(Stored data)
******

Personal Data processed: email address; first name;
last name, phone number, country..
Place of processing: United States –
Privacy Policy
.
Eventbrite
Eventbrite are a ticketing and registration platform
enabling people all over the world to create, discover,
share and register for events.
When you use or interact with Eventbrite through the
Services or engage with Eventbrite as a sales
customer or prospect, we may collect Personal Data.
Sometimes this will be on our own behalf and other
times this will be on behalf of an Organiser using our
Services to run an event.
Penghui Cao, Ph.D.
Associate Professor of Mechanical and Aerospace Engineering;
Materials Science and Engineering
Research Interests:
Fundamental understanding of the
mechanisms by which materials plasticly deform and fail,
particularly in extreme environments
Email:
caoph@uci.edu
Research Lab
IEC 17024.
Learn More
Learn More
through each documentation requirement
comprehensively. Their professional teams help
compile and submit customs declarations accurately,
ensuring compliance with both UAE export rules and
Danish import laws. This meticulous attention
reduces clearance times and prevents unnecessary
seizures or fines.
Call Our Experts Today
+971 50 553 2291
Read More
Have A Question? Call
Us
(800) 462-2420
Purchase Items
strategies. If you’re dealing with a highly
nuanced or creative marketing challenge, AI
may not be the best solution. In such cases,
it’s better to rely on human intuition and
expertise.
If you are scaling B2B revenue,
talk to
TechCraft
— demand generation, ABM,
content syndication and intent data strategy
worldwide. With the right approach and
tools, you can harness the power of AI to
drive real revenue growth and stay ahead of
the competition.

******

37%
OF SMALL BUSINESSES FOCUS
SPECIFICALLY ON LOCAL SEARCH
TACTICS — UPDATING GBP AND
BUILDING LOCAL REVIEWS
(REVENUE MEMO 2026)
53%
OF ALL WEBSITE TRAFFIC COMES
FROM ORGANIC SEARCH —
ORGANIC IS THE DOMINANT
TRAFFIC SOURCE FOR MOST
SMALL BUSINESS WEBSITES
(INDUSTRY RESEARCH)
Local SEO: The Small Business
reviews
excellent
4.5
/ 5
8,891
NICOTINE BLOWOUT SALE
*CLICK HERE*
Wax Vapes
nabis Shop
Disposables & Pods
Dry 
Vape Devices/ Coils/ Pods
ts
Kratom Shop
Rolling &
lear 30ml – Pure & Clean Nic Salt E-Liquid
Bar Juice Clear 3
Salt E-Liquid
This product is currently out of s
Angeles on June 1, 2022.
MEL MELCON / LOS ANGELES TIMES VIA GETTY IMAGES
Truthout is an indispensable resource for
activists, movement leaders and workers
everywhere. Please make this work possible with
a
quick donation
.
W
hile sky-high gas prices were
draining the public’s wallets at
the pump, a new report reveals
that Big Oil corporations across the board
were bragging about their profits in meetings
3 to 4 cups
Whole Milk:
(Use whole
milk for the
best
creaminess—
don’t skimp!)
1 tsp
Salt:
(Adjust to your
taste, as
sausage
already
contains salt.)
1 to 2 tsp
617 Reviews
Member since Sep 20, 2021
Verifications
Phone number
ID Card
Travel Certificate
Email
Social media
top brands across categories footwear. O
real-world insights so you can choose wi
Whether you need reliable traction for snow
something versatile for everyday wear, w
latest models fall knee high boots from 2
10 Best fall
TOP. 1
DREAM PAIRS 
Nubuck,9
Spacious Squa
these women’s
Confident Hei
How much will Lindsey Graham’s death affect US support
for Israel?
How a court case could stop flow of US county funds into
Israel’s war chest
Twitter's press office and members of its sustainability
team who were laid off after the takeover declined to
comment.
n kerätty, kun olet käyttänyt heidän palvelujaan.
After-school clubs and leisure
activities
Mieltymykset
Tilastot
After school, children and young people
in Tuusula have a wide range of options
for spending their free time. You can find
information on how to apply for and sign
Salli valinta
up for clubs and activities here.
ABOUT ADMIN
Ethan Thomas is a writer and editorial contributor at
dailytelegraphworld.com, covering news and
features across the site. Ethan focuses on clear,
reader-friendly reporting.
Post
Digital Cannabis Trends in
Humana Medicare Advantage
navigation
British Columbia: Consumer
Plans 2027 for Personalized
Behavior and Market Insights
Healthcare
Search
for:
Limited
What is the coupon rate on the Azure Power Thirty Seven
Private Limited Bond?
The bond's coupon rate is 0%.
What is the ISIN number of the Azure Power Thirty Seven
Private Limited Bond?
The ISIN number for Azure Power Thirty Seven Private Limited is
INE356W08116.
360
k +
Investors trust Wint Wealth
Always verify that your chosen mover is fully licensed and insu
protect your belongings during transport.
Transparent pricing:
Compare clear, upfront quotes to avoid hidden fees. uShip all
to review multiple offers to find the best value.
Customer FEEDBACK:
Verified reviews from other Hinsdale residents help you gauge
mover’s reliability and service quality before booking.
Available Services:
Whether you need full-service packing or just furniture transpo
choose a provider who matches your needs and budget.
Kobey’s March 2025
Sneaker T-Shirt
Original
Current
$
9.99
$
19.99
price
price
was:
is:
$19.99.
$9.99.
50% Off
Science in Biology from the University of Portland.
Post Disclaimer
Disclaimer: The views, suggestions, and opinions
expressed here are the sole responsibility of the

******

**About this exercise:**
Return each line of the data above that contains the word "choose".

**Output of the task:**
real-world insights so you can choose wi
choose a provider who matches your needs and budget.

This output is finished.